EXTRACTED DATA Block Start
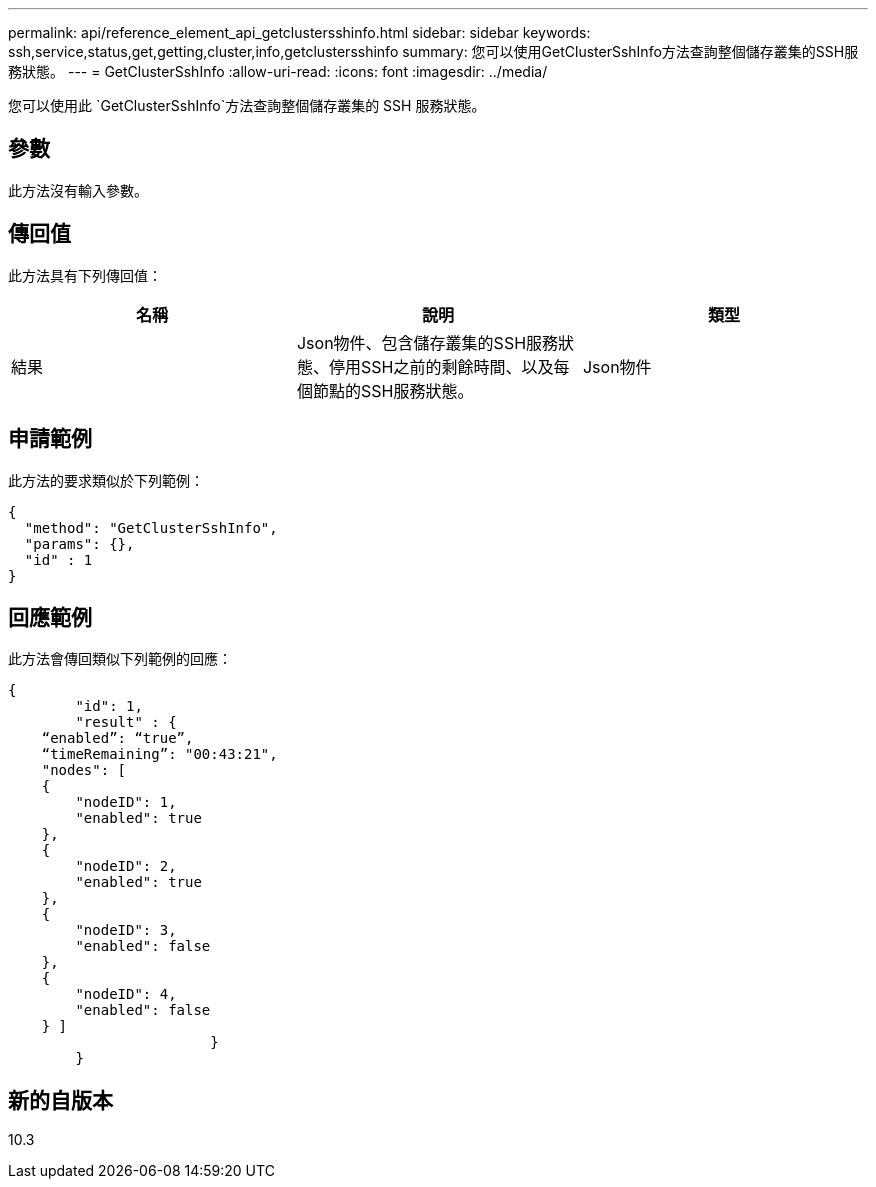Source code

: ---
permalink: api/reference_element_api_getclustersshinfo.html 
sidebar: sidebar 
keywords: ssh,service,status,get,getting,cluster,info,getclustersshinfo 
summary: 您可以使用GetClusterSshInfo方法查詢整個儲存叢集的SSH服務狀態。 
---
= GetClusterSshInfo
:allow-uri-read: 
:icons: font
:imagesdir: ../media/


[role="lead"]
您可以使用此 `GetClusterSshInfo`方法查詢整個儲存叢集的 SSH 服務狀態。



== 參數

此方法沒有輸入參數。



== 傳回值

此方法具有下列傳回值：

|===
| 名稱 | 說明 | 類型 


 a| 
結果
 a| 
Json物件、包含儲存叢集的SSH服務狀態、停用SSH之前的剩餘時間、以及每個節點的SSH服務狀態。
 a| 
Json物件

|===


== 申請範例

此方法的要求類似於下列範例：

[listing]
----
{
  "method": "GetClusterSshInfo",
  "params": {},
  "id" : 1
}
----


== 回應範例

此方法會傳回類似下列範例的回應：

[listing]
----
{
	"id": 1,
	"result" : {
    “enabled”: “true”,
    “timeRemaining”: "00:43:21",
    "nodes": [
    {
        "nodeID": 1,
        "enabled": true
    },
    {
        "nodeID": 2,
        "enabled": true
    },
    {
        "nodeID": 3,
        "enabled": false
    },
    {
        "nodeID": 4,
        "enabled": false
    } ]
			}
	}
----


== 新的自版本

10.3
EXTRACTED DATA Block End
Go through the entries and copy every line with "Json物件".

» **RESULT BELOW**
Json物件、包含儲存叢集的SSH服務狀態、停用SSH之前的剩餘時間、以及每個節點的SSH服務狀態。
Json物件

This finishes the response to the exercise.